— DOCUMENT SECTION —
···

Larry Eugene Rivers (born 1950) is a college president, history professor, and author in the U.S.

Biography and education 
He was born in the Sharon Hill section of Philadelphia, Pennsylvania. He has a Master's degree from Villanova. He received doctorate degrees from Carnegie Mellon University and the University of London. His thesis for the University of London was "Florida's Dissenters, Rebels, and Runaways: Territorial Days to Emancipation."

He married Betty Jean Hubbard, who worked for the City of Tallahassee and has two sons, a history professor and a lawyer. He is Baptist.

Professional career 
He served as Dean of the College of Arts and Sciences at Florida A&M University where he was a colleague of Canter Brown Jr. In 2006 he became the president of his alma mater Fort Valley State University. He held that role until 2013. He was a history professor at Valdosta State University (VSU) in Valdosta, Georgia from 2013 to 2017.

···

— DATA BLOCK —
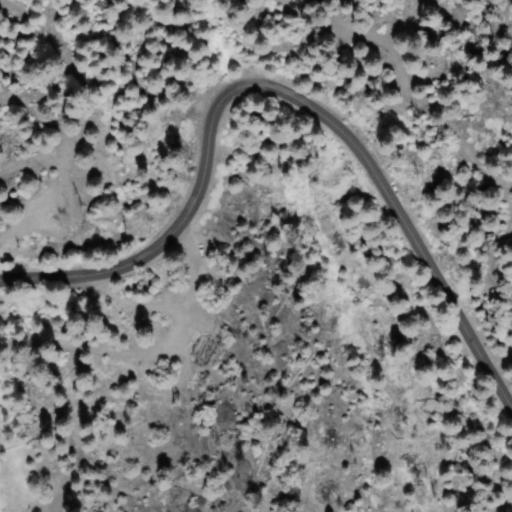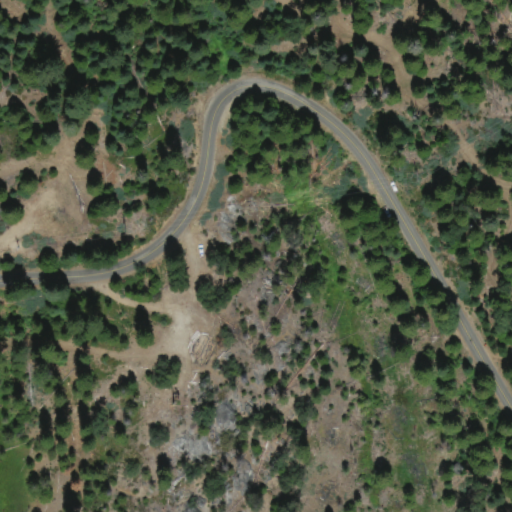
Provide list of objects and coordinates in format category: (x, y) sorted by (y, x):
road: (286, 91)
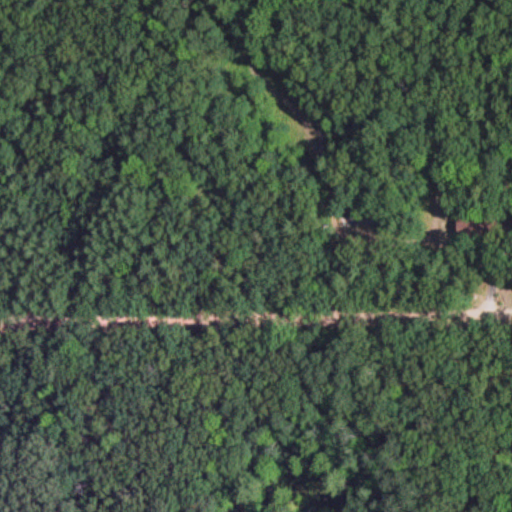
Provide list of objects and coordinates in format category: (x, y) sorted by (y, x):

···

— REQUIRED ACTIONS —
[1] According to the biography, which university did Rivers become president of in 2006?
[2] Please reproduce the biography word for word from "Biography and education" to "He is Baptist.".

— COMPLETED EXERCISE —
[1] Fort Valley State University

[2]
Biography and education 
He was born in the Sharon Hill section of Philadelphia, Pennsylvania. He has a Master's degree from Villanova. He received doctorate degrees from Carnegie Mellon University and the University of London. His thesis for the University of London was "Florida's Dissenters, Rebels, and Runaways: Territorial Days to Emancipation."

He married Betty Jean Hubbard, who worked for the City of Tallahassee and has two sons, a history professor and a lawyer. He is Baptist.